All of it represents proceeds from reselling items that were donated to the store.
And none of the money raised at the store is spent for salaries. The entire workforce, including the leadership, is strictly volunteer.
Wise Penny, a nonprofit organization, was established in 1993. The inspiration for it came from a similar store in North St. Paul. A Wisconsin Evangelical Lutheran Synod church in Hastings promoted the idea, and Red Wing was chosen as a good location.
Thirteen participating WELS churches span Goodhue County and beyond - from Hastings to Lake City, plus locations inbetween.
Funds raised through the store are distributed among 22 recipients - the churches, five area parochial schools, St. Croix Lutheran Academy, Lutheran Chapel of the Air, Lutheran Institutional Ministry Association and Jesus Cares Ministries.
The original store was on the east side of Bush Street. About five years ago Wise Penny moved to a larger location on West Third Street, and two years ago it moved to 206 Bush St., Red Wing
This is the largest and best location yet, according to board member Linda Brusehaver and Pauline Jagusch, who is in charge of scheduling volunteers.
Large display windows and lots of foot traffic are bonuses, volunteers agreed, plus there are two work spaces where workers sort and price donations. They do most of their stocking and displaying on Tuesdays, so that's the busiest day.
"This retail space is four to five times larger" than the last location, Treasurer Charlie Palla said. "We've increased sales by 23 percent," enabling them to disburse more than $80,000 a year.
Jagusch said more than 150 volunteers, men and women, come from all the churches and from all over the area to work at the store. They are asked to volunteer at least once a month; many work more frequently.
"We have a lot of caring people who want to help out," she said. "Anyone can volunteer."
The store is open 10 a.m. to 5 p.m. Monday through Saturday in the summer; it closes at 4 p.m. during winter.
The store has two managers - currently Judy Thumann and Carol Dankers - and a six-member board of directors, plus the scheduler.

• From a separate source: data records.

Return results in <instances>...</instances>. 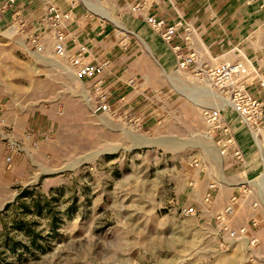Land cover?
Listing matches in <instances>:
<instances>
[{"label": "rangeland", "instance_id": "1", "mask_svg": "<svg viewBox=\"0 0 264 264\" xmlns=\"http://www.w3.org/2000/svg\"><path fill=\"white\" fill-rule=\"evenodd\" d=\"M1 12L0 120L25 118L0 136V264H264V168L214 146L199 110L219 100L204 79L165 69L138 41L120 74L137 97L127 89V102L103 113L65 58L35 52L18 34L7 39L13 28ZM131 135L149 143L133 145ZM9 141L21 151L10 154ZM212 180L227 191L239 184L234 195L245 190L232 225L257 219L254 248L215 229L206 211L232 194L208 208L202 194ZM187 204L196 216H180Z\"/></svg>", "mask_w": 264, "mask_h": 264}, {"label": "crops", "instance_id": "2", "mask_svg": "<svg viewBox=\"0 0 264 264\" xmlns=\"http://www.w3.org/2000/svg\"><path fill=\"white\" fill-rule=\"evenodd\" d=\"M6 1L0 0L3 24L11 23L12 13L16 10L26 25L23 32L8 31L11 34L7 39L18 34L20 42L24 45L29 43V38L34 32L40 31L44 44L43 51L48 53L52 52L54 33L45 21L46 3L51 1L59 11H69L71 19L64 30L66 54L74 55L77 49L82 47L89 61L94 63L107 61L106 67L98 73L96 79L100 78L103 81L110 94V105L113 101L117 102V109L127 102V89L129 91L133 89V94L135 93V98L137 97L139 87L133 84V79L123 80L120 74L127 69L122 63L123 56L125 54V57L127 54L130 56V52L138 48V41L162 67L165 69L176 67L172 50L153 32L146 23L145 16L160 17L167 24H172L179 18L185 20L193 28V48L197 51L200 62L214 65L224 60L245 59L256 69L260 78L249 85L248 89L251 95L263 103L260 135L264 138V87L259 86L260 79L264 81V0H17L12 8L4 10ZM90 3L102 7L111 19H106L91 10L88 7ZM173 42L183 47L181 32L176 35ZM8 54L10 53H7V57ZM121 80L125 83H120ZM93 81L87 79L80 81L84 91ZM135 98L133 104L137 105L138 101ZM136 114L137 112L133 113V118H138ZM224 117L247 160L246 162L244 159L242 163H245V166L248 163L250 170L264 168L262 157L264 152L263 150L260 152L246 127L232 112L224 113ZM24 118L20 117L15 121L8 116L7 119L0 120V136L4 137L5 133H9L10 126L15 130L16 123L19 121L22 123ZM20 125L21 132L25 133V125ZM18 128L17 131H20ZM255 147L257 153L252 151ZM244 165H240V168L242 169ZM10 166L11 164L6 169L8 170ZM0 167L4 169L1 164ZM231 184L232 186H225L228 191L217 187L213 202L217 201L219 196L220 200H226L228 195L238 194L239 184Z\"/></svg>", "mask_w": 264, "mask_h": 264}, {"label": "built area", "instance_id": "3", "mask_svg": "<svg viewBox=\"0 0 264 264\" xmlns=\"http://www.w3.org/2000/svg\"><path fill=\"white\" fill-rule=\"evenodd\" d=\"M17 0H7L3 8L10 9ZM71 15L69 11H59L53 2L46 3L45 21L54 33L53 54L55 56L65 58L73 68L76 78L81 81L83 79L94 80L90 87L84 91V96L88 104L93 106L95 110L103 113L111 112L110 94L104 87L100 78L96 79L98 73L104 70L107 61L94 63L89 61L84 55V48L77 49L76 53L67 56L65 50L66 34L64 30L70 21ZM146 23L172 50L176 67L186 70L195 75L196 78L204 79L206 86L213 90L220 97L226 98V103L219 102L214 107H201L199 116L208 129V133L215 138L214 146L221 155H227L236 162H244V156L238 146L236 137L224 117V111L234 113L241 124H243L252 136L254 143L257 141L264 145V138H261L260 130L263 120V103L250 94L249 85L256 81L259 77L256 69L245 59H237L233 61H220L214 65H209L199 61L198 53L193 48V28L185 20L179 18L172 24H167L164 19L154 15L145 16ZM25 22L19 17L15 10L12 13V21L9 29L14 28V33L23 32ZM181 32L183 39V47L173 42L176 35ZM29 44L35 52H42L44 44L40 31L34 32L29 38ZM66 56V57H65ZM259 86L264 87V81L260 79ZM27 138L29 133L25 134ZM10 154H17L21 151L18 144L14 142L8 143ZM12 156L5 158L6 162L11 161ZM10 164V163H9ZM189 184H192L190 182ZM218 187L217 181L207 183L205 191L202 194V202L209 208L215 200V190ZM231 195L229 203L218 211L212 212L208 209L206 212L209 218L214 222L215 229L222 231L231 239H242L246 241L249 249L259 244V239L254 230L258 225L255 217L251 216L245 223L237 226L232 225V221L237 213L236 204L241 200V195ZM255 205V204H254ZM182 217L196 216L197 209L192 204L182 205L178 208ZM226 242V241H225ZM264 258V249L262 252Z\"/></svg>", "mask_w": 264, "mask_h": 264}, {"label": "bare ground", "instance_id": "4", "mask_svg": "<svg viewBox=\"0 0 264 264\" xmlns=\"http://www.w3.org/2000/svg\"><path fill=\"white\" fill-rule=\"evenodd\" d=\"M101 8V7H100ZM93 9H94V11L95 12H100L101 13V15L102 16H104V17H106L107 19L109 18V15L107 14V12L105 11V10H103L102 9V11L101 10H99V9H97V8H94L93 7ZM100 15V14H99ZM117 22V21H116ZM118 25V24H117ZM120 25V24H119ZM118 25V26H119ZM12 32L14 31V28L11 30ZM10 31V32H11ZM57 65V64H56ZM208 88V87H207ZM205 89V92L206 93H210L211 95H213L217 100H219V102H221V103H226L227 102V100H226V98H223V97H220L219 95H217L216 93H212V91L211 90H209V88L208 89ZM201 93V92H200ZM132 136V135H131ZM132 141H133V145H138V144H147V143H149L148 142V139H146V138H144V137H141V136H138V135H133L132 136ZM258 142V141H257ZM260 144V142H258V145ZM264 174V173H263ZM221 178H222V181H225L224 179H223V177H222V175H221Z\"/></svg>", "mask_w": 264, "mask_h": 264}]
</instances>
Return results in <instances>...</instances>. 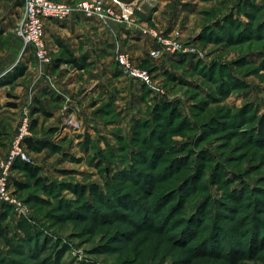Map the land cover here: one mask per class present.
Instances as JSON below:
<instances>
[{"label": "rangeland", "instance_id": "1", "mask_svg": "<svg viewBox=\"0 0 264 264\" xmlns=\"http://www.w3.org/2000/svg\"><path fill=\"white\" fill-rule=\"evenodd\" d=\"M103 1L118 12L117 1L135 3L133 25L113 24L105 61L76 66L58 51L51 72L64 93L17 110L2 98L0 159L27 105L36 175L10 170L19 205L0 201V264H264V0ZM21 4L0 0L10 96L31 80L15 33ZM118 25L180 51L118 38ZM118 50L151 87L119 70ZM102 68L113 71L104 91L92 76Z\"/></svg>", "mask_w": 264, "mask_h": 264}, {"label": "built area", "instance_id": "2", "mask_svg": "<svg viewBox=\"0 0 264 264\" xmlns=\"http://www.w3.org/2000/svg\"><path fill=\"white\" fill-rule=\"evenodd\" d=\"M23 11L19 23L16 25L15 33L21 40V51L25 53L29 50L33 53L38 65L49 64L51 62L45 41H44V19H54L64 21L73 13H76L87 19H94L99 22L107 31L114 33L113 24L131 23L130 10L135 3L130 1H117L116 9L103 0H76L74 2H63L58 0H21ZM137 32L149 36L156 41V47L153 51L158 54L167 51V53H176L180 51V45L165 39L157 34L156 31L141 27L135 28ZM115 60L119 70L137 83H142L151 87V80L145 70L136 68L131 62L128 54L123 51H116ZM27 106V105H26ZM24 107V115L20 120L15 135H13L9 151L5 157L0 159V201L7 204L19 205L13 197L7 192V186L10 178V170L17 160L28 162L26 155L25 139L29 137L30 117L29 110Z\"/></svg>", "mask_w": 264, "mask_h": 264}, {"label": "crops", "instance_id": "3", "mask_svg": "<svg viewBox=\"0 0 264 264\" xmlns=\"http://www.w3.org/2000/svg\"><path fill=\"white\" fill-rule=\"evenodd\" d=\"M69 2H74L76 0H66ZM22 3V1H21ZM22 6V4H21ZM23 8V6H22ZM44 27V38L45 44L48 50V53L52 55V60L61 59L62 55L64 58L70 56L71 58H84L86 62H90L93 60L95 65L98 67L100 62L105 61L104 57L107 56V51L110 52L112 48V41L114 39V35L107 31L105 27H103L99 22L94 19L84 18L76 13H73L68 19L64 21H57L54 19H44L43 20ZM127 26L118 25L117 33L118 38L121 36L126 37L127 41L135 42L138 40V37H143V41L146 42L147 46L150 44L148 42V37L141 35L138 36L133 30L127 29ZM112 34V35H111ZM17 44L21 43L19 37H17ZM141 41V39H139ZM111 42V43H110ZM133 44V43H132ZM139 44V41H138ZM111 46V48H110ZM149 47V46H148ZM60 54H55L56 52ZM148 51V49H147ZM144 51V52H147ZM32 53V52H31ZM113 55V54H112ZM142 61L143 59H139ZM28 59V56L25 54L23 58H21V62L25 65L26 72L30 75V83L18 84L17 93H14V96H10L8 94V90L5 89V86L10 83L9 71L8 69L12 66L13 61L8 62L6 65L0 67V104H6V102L2 103V98L15 100L13 103H8V105L13 110H17L22 108V105L25 103L30 104L31 108L36 104L37 108H40V105L46 104V100L44 98L50 94V92L62 91L63 83L59 81L58 77H55L51 72V63L38 65L35 57L32 53V61ZM57 64V63H56ZM94 63H92L93 65ZM104 73H103V72ZM111 75V72L108 70L101 69V73H94L92 75L93 78H100V86L104 91L105 84H107L104 74L108 73ZM115 71L118 72L117 69ZM108 74V75H109ZM113 77H116L113 75ZM118 78V77H117ZM11 78L12 84H17L14 79ZM113 83H116V79H112ZM59 82V85L57 84ZM62 84V85H61ZM20 85V86H19ZM61 85V86H60ZM47 86H50L49 90H46ZM64 87V86H63ZM51 90V91H50ZM49 101V99H47ZM24 104V105H25ZM7 105V107H8Z\"/></svg>", "mask_w": 264, "mask_h": 264}, {"label": "trees", "instance_id": "4", "mask_svg": "<svg viewBox=\"0 0 264 264\" xmlns=\"http://www.w3.org/2000/svg\"><path fill=\"white\" fill-rule=\"evenodd\" d=\"M70 63H73L74 65H78L77 62L74 60V59H69ZM35 123L34 120H31V127L33 126V124ZM25 145L28 147V148H34V145L35 143L33 142V140L31 139V137L29 138H26L25 139ZM13 170H16V169H21V170H26L27 173L31 176H35L36 175V172H35V169L32 167V165L28 164V163H25L21 160H17L14 165L12 166ZM17 184V183H16ZM19 184H17L18 186Z\"/></svg>", "mask_w": 264, "mask_h": 264}]
</instances>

They meet monthly under pastoral guidance, Brusehaver said to discuss business and designate gifts.
All of the merchandise is donated. "Overall," Jagusch said, "there's something in the store that everyone finds."
Although they don't have room for large furniture or electronics, the store is filled with clothing, shoes and accessories for all ages; dishes, household items and small appliances; books, toys, games and puzzles; linens, bedding and pillows, and more.
People can drop off donations (including plastic bags) any time the store is open, volunteers noted. Tax slips are available.
"We appreciate the support" from donors and buyers, Jagusch said. "We're happy we've been able to serve the community all these years."
"I look forward to coming in here on Tuesdays," Brusehaver admitted. Laughter and fun are commonplace in the back rooms, She explained. "There's a great camaraderie among workers."